## 任务数据

━━━━━━━━━━━━━━━━━━━━━━━━━━━━━━

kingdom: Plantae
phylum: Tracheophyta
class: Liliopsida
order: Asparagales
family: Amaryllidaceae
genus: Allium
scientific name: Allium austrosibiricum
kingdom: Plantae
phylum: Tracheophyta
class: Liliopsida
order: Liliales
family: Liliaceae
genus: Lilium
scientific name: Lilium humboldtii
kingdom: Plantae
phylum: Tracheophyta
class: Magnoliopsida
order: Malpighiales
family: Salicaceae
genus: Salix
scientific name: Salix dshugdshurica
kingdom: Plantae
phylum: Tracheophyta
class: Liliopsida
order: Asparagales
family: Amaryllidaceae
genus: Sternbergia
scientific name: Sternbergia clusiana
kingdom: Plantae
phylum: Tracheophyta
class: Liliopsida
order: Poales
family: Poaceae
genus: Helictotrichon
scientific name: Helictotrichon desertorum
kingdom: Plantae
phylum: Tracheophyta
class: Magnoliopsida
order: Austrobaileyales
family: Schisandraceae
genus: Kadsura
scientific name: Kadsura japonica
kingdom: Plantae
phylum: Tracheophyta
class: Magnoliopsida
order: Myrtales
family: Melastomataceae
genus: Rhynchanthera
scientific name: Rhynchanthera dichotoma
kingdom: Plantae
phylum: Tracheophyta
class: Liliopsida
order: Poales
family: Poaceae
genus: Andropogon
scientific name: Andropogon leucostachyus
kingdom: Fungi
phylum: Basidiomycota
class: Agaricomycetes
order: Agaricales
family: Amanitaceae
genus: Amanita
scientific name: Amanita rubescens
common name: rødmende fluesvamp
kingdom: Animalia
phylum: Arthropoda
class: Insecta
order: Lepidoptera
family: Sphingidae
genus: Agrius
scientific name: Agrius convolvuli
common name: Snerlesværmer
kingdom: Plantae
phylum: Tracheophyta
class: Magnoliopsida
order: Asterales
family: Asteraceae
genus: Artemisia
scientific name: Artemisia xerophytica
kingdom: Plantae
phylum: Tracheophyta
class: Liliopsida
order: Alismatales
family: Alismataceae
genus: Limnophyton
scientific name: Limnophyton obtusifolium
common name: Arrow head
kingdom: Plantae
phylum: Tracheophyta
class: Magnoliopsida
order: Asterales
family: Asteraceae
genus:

━━━━━━━━━━━━━━━━━━━━━━━━━━━━━━

修改以上所有条目的各行，把每处“common name”换成“vernacular name”，其余内容一律不变。

## 解答如下
kingdom: Plantae
phylum: Tracheophyta
class: Liliopsida
order: Asparagales
family: Amaryllidaceae
genus: Allium
scientific name: Allium austrosibiricum
kingdom: Plantae
phylum: Tracheophyta
class: Liliopsida
order: Liliales
family: Liliaceae
genus: Lilium
scientific name: Lilium humboldtii
kingdom: Plantae
phylum: Tracheophyta
class: Magnoliopsida
order: Malpighiales
family: Salicaceae
genus: Salix
scientific name: Salix dshugdshurica
kingdom: Plantae
phylum: Tracheophyta
class: Liliopsida
order: Asparagales
family: Amaryllidaceae
genus: Sternbergia
scientific name: Sternbergia clusiana
kingdom: Plantae
phylum: Tracheophyta
class: Liliopsida
order: Poales
family: Poaceae
genus: Helictotrichon
scientific name: Helictotrichon desertorum
kingdom: Plantae
phylum: Tracheophyta
class: Magnoliopsida
order: Austrobaileyales
family: Schisandraceae
genus: Kadsura
scientific name: Kadsura japonica
kingdom: Plantae
phylum: Tracheophyta
class: Magnoliopsida
order: Myrtales
family: Melastomataceae
genus: Rhynchanthera
scientific name: Rhynchanthera dichotoma
kingdom: Plantae
phylum: Tracheophyta
class: Liliopsida
order: Poales
family: Poaceae
genus: Andropogon
scientific name: Andropogon leucostachyus
kingdom: Fungi
phylum: Basidiomycota
class: Agaricomycetes
order: Agaricales
family: Amanitaceae
genus: Amanita
scientific name: Amanita rubescens
vernacular name: rødmende fluesvamp
kingdom: Animalia
phylum: Arthropoda
class: Insecta
order: Lepidoptera
family: Sphingidae
genus: Agrius
scientific name: Agrius convolvuli
vernacular name: Snerlesværmer
kingdom: Plantae
phylum: Tracheophyta
class: Magnoliopsida
order: Asterales
family: Asteraceae
genus: Artemisia
scientific name: Artemisia xerophytica
kingdom: Plantae
phylum: Tracheophyta
class: Liliopsida
order: Alismatales
family: Alismataceae
genus: Limnophyton
scientific name: Limnophyton obtusifolium
vernacular name: Arrow head
kingdom: Plantae
phylum: Tracheophyta
class: Magnoliopsida
order: Asterales
family: Asteraceae
genus:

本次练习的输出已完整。